▶ [Available data]
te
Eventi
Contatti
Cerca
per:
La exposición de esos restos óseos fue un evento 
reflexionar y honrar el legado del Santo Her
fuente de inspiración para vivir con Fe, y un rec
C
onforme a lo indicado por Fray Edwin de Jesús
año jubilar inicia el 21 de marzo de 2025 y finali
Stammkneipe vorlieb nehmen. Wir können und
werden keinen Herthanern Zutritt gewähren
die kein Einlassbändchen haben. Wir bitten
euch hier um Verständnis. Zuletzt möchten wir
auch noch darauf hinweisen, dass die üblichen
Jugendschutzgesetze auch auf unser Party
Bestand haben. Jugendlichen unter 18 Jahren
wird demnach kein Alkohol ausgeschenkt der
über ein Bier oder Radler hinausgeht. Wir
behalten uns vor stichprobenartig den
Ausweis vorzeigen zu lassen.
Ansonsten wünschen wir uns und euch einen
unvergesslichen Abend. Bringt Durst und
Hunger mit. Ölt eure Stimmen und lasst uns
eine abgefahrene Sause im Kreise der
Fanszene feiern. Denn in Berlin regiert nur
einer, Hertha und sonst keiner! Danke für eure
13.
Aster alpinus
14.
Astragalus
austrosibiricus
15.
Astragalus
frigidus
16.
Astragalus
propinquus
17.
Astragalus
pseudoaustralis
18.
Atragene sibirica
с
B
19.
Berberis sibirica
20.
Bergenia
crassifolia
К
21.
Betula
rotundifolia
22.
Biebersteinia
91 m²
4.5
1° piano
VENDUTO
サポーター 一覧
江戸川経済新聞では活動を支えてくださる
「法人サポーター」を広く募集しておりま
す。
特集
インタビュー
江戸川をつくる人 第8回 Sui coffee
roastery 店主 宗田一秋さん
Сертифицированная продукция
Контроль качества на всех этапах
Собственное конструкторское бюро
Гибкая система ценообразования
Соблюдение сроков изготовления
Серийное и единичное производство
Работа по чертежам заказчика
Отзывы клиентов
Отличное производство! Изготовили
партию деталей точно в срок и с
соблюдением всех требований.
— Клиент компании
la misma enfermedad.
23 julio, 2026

▶ [To do] Repeat the whole of the data above exactly, keeping every word.

▶ [Output for this exercise]
te
Eventi
Contatti
Cerca
per:
La exposición de esos restos óseos fue un evento 
reflexionar y honrar el legado del Santo Her
fuente de inspiración para vivir con Fe, y un rec
C
onforme a lo indicado por Fray Edwin de Jesús
año jubilar inicia el 21 de marzo de 2025 y finali
Stammkneipe vorlieb nehmen. Wir können und
werden keinen Herthanern Zutritt gewähren
die kein Einlassbändchen haben. Wir bitten
euch hier um Verständnis. Zuletzt möchten wir
auch noch darauf hinweisen, dass die üblichen
Jugendschutzgesetze auch auf unser Party
Bestand haben. Jugendlichen unter 18 Jahren
wird demnach kein Alkohol ausgeschenkt der
über ein Bier oder Radler hinausgeht. Wir
behalten uns vor stichprobenartig den
Ausweis vorzeigen zu lassen.
Ansonsten wünschen wir uns und euch einen
unvergesslichen Abend. Bringt Durst und
Hunger mit. Ölt eure Stimmen und lasst uns
eine abgefahrene Sause im Kreise der
Fanszene feiern. Denn in Berlin regiert nur
einer, Hertha und sonst keiner! Danke für eure
13.
Aster alpinus
14.
Astragalus
austrosibiricus
15.
Astragalus
frigidus
16.
Astragalus
propinquus
17.
Astragalus
pseudoaustralis
18.
Atragene sibirica
с
B
19.
Berberis sibirica
20.
Bergenia
crassifolia
К
21.
Betula
rotundifolia
22.
Biebersteinia
91 m²
4.5
1° piano
VENDUTO
サポーター 一覧
江戸川経済新聞では活動を支えてくださる
「法人サポーター」を広く募集しておりま
す。
特集
インタビュー
江戸川をつくる人 第8回 Sui coffee
roastery 店主 宗田一秋さん
Сертифицированная продукция
Контроль качества на всех этапах
Собственное конструкторское бюро
Гибкая система ценообразования
Соблюдение сроков изготовления
Серийное и единичное производство
Работа по чертежам заказчика
Отзывы клиентов
Отличное производство! Изготовили
партию деталей точно в срок и с
соблюдением всех требований.
— Клиент компании
la misma enfermedad.
23 julio, 2026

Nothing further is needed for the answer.